As we attempt to segue from last night’s debate — centered on the wealthy vs. the middle class — we move to television ratings and, specifically, the tv preferences of upscale viewers, i.e., those 18-49 with a family income over over $100,000, those with college degrees, and professionals. ABC leads all networks in that category (with a 2.8 ratings among those viewers), followed by CBS and Fox (2.4), while NBC pulls up in the rear (2.2), which is actually surprising to me because NBC used to lead in this category with shows like The West Wing.

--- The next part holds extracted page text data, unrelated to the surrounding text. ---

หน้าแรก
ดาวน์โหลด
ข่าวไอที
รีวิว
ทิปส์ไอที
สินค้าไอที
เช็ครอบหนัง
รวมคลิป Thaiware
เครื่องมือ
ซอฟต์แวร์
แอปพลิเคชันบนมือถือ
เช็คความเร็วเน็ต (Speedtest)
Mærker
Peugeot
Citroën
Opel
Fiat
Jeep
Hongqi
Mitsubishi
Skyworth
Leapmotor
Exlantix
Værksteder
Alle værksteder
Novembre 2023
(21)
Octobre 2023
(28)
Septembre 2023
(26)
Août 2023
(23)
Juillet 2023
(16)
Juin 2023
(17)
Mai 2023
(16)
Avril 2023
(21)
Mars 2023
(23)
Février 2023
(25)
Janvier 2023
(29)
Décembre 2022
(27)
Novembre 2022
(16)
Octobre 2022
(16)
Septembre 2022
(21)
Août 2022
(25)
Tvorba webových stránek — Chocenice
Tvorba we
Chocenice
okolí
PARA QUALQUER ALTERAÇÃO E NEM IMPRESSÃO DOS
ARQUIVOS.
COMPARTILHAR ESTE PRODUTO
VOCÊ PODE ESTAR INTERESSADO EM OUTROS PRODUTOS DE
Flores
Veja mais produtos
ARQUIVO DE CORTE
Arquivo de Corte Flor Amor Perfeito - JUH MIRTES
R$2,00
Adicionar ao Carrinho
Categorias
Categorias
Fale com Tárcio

Here are the Top 13 shows in the upscale demo:
1. Modern Family (ABC) (8.8)
2. Big Bang Theory (CBS) (6.2)
3. Grey’s Anatomy (ABC) (5.6)
4. How I Met Your Mother (CBS) (5.2)
5. The Voice (NBC) (4.9) (Tuesday)
6. The Voice (NBC) (4.6) (Monday)
7. Revenge (ABC) (4.2)
8. 2 Broke Girls (CBS) (4.1)
9. Revolution (NBC) (4.0)
10. The Amazing Race (CBS) (3.9)
11. The Middle (ABC) (3.8)
12. Glee (Fox) (3.7)
13. Once Upon a Time (ABC) (3.7)
Interestingly, the show with the highest average income ($78,000) is ABC’s Shark Tank, Mark Burnett’s entrepreneurial reality show. Other lower-rated shows with a high concentration of upscale viewers include Parenthood and Up All Night. Modern Family has the highest concentration of upscale viewers, followed by Glee. If you watch any of those shows, you can feel smug with your MacBook Air knowing that you’re among the elite.
I also know, from past years, that the lowest rated show among rich people was Cops, and while ABC may boast the most upscale viewers, it’s NBC that has the most educated.